── Working data ──
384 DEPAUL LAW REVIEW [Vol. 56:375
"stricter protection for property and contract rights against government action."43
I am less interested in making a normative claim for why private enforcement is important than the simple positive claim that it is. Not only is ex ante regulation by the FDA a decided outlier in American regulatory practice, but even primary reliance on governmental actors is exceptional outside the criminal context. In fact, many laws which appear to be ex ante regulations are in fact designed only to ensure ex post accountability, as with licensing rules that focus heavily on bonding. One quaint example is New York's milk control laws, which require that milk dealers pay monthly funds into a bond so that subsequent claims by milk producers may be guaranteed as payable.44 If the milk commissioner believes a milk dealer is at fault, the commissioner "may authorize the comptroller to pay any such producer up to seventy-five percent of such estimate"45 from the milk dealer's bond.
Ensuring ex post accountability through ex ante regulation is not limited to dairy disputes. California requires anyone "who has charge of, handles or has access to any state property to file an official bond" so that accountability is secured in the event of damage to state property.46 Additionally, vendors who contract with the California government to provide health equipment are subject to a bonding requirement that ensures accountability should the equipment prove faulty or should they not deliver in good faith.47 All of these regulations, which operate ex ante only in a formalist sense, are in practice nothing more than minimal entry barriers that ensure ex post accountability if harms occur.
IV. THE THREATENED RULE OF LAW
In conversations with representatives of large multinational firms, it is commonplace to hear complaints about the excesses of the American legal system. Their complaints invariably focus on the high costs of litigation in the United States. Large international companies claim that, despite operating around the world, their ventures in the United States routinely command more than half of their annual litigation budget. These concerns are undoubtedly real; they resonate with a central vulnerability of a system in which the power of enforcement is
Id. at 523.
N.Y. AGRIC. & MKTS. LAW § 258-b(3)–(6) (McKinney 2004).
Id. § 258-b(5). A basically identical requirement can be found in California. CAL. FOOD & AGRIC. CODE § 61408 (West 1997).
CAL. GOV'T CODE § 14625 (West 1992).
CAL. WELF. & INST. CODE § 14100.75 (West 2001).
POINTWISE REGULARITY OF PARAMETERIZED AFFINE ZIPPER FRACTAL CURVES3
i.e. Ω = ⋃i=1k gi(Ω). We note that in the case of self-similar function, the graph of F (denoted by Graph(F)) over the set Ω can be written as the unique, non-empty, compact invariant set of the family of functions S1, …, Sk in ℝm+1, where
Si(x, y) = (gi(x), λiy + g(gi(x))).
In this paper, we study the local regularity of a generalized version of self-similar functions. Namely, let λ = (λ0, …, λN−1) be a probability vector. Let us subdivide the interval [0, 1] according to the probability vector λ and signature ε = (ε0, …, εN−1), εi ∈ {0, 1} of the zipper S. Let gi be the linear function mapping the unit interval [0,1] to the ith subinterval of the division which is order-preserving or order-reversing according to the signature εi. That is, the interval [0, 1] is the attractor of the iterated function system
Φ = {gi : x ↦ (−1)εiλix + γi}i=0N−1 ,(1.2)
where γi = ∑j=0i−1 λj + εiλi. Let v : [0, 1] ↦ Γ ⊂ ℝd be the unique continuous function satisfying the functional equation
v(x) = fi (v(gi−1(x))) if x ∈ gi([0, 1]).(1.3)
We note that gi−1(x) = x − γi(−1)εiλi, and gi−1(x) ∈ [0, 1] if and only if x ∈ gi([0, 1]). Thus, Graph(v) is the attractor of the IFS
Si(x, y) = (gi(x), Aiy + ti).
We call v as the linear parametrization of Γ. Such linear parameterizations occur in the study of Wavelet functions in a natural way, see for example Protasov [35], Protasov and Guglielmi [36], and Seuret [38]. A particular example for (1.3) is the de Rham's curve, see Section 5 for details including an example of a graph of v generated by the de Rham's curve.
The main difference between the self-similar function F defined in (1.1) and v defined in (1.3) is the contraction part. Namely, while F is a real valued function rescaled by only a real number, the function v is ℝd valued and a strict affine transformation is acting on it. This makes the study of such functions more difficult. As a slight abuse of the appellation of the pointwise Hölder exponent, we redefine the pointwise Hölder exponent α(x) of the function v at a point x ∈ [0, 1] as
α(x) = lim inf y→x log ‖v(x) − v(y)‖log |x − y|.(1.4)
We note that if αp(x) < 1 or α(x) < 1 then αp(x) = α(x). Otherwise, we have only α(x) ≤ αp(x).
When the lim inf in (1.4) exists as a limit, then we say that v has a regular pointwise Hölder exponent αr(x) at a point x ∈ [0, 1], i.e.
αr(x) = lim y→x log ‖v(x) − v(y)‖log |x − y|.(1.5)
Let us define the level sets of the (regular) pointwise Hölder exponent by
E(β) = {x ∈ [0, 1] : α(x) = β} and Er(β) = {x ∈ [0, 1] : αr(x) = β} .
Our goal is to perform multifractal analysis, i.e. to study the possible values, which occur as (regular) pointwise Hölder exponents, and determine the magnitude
───
### Required work:
Exact repetition is required: return every record shown above.

### Written reply:
384 DEPAUL LAW REVIEW [Vol. 56:375
"stricter protection for property and contract rights against government action."43
I am less interested in making a normative claim for why private enforcement is important than the simple positive claim that it is. Not only is ex ante regulation by the FDA a decided outlier in American regulatory practice, but even primary reliance on governmental actors is exceptional outside the criminal context. In fact, many laws which appear to be ex ante regulations are in fact designed only to ensure ex post accountability, as with licensing rules that focus heavily on bonding. One quaint example is New York's milk control laws, which require that milk dealers pay monthly funds into a bond so that subsequent claims by milk producers may be guaranteed as payable.44 If the milk commissioner believes a milk dealer is at fault, the commissioner "may authorize the comptroller to pay any such producer up to seventy-five percent of such estimate"45 from the milk dealer's bond.
Ensuring ex post accountability through ex ante regulation is not limited to dairy disputes. California requires anyone "who has charge of, handles or has access to any state property to file an official bond" so that accountability is secured in the event of damage to state property.46 Additionally, vendors who contract with the California government to provide health equipment are subject to a bonding requirement that ensures accountability should the equipment prove faulty or should they not deliver in good faith.47 All of these regulations, which operate ex ante only in a formalist sense, are in practice nothing more than minimal entry barriers that ensure ex post accountability if harms occur.
IV. THE THREATENED RULE OF LAW
In conversations with representatives of large multinational firms, it is commonplace to hear complaints about the excesses of the American legal system. Their complaints invariably focus on the high costs of litigation in the United States. Large international companies claim that, despite operating around the world, their ventures in the United States routinely command more than half of their annual litigation budget. These concerns are undoubtedly real; they resonate with a central vulnerability of a system in which the power of enforcement is
Id. at 523.
N.Y. AGRIC. & MKTS. LAW § 258-b(3)–(6) (McKinney 2004).
Id. § 258-b(5). A basically identical requirement can be found in California. CAL. FOOD & AGRIC. CODE § 61408 (West 1997).
CAL. GOV'T CODE § 14625 (West 1992).
CAL. WELF. & INST. CODE § 14100.75 (West 2001).
POINTWISE REGULARITY OF PARAMETERIZED AFFINE ZIPPER FRACTAL CURVES3
i.e. Ω = ⋃i=1k gi(Ω). We note that in the case of self-similar function, the graph of F (denoted by Graph(F)) over the set Ω can be written as the unique, non-empty, compact invariant set of the family of functions S1, …, Sk in ℝm+1, where
Si(x, y) = (gi(x), λiy + g(gi(x))).
In this paper, we study the local regularity of a generalized version of self-similar functions. Namely, let λ = (λ0, …, λN−1) be a probability vector. Let us subdivide the interval [0, 1] according to the probability vector λ and signature ε = (ε0, …, εN−1), εi ∈ {0, 1} of the zipper S. Let gi be the linear function mapping the unit interval [0,1] to the ith subinterval of the division which is order-preserving or order-reversing according to the signature εi. That is, the interval [0, 1] is the attractor of the iterated function system
Φ = {gi : x ↦ (−1)εiλix + γi}i=0N−1 ,(1.2)
where γi = ∑j=0i−1 λj + εiλi. Let v : [0, 1] ↦ Γ ⊂ ℝd be the unique continuous function satisfying the functional equation
v(x) = fi (v(gi−1(x))) if x ∈ gi([0, 1]).(1.3)
We note that gi−1(x) = x − γi(−1)εiλi, and gi−1(x) ∈ [0, 1] if and only if x ∈ gi([0, 1]). Thus, Graph(v) is the attractor of the IFS
Si(x, y) = (gi(x), Aiy + ti).
We call v as the linear parametrization of Γ. Such linear parameterizations occur in the study of Wavelet functions in a natural way, see for example Protasov [35], Protasov and Guglielmi [36], and Seuret [38]. A particular example for (1.3) is the de Rham's curve, see Section 5 for details including an example of a graph of v generated by the de Rham's curve.
The main difference between the self-similar function F defined in (1.1) and v defined in (1.3) is the contraction part. Namely, while F is a real valued function rescaled by only a real number, the function v is ℝd valued and a strict affine transformation is acting on it. This makes the study of such functions more difficult. As a slight abuse of the appellation of the pointwise Hölder exponent, we redefine the pointwise Hölder exponent α(x) of the function v at a point x ∈ [0, 1] as
α(x) = lim inf y→x log ‖v(x) − v(y)‖log |x − y|.(1.4)
We note that if αp(x) < 1 or α(x) < 1 then αp(x) = α(x). Otherwise, we have only α(x) ≤ αp(x).
When the lim inf in (1.4) exists as a limit, then we say that v has a regular pointwise Hölder exponent αr(x) at a point x ∈ [0, 1], i.e.
αr(x) = lim y→x log ‖v(x) − v(y)‖log |x − y|.(1.5)
Let us define the level sets of the (regular) pointwise Hölder exponent by
E(β) = {x ∈ [0, 1] : α(x) = β} and Er(β) = {x ∈ [0, 1] : αr(x) = β} .
Our goal is to perform multifractal analysis, i.e. to study the possible values, which occur as (regular) pointwise Hölder exponents, and determine the magnitude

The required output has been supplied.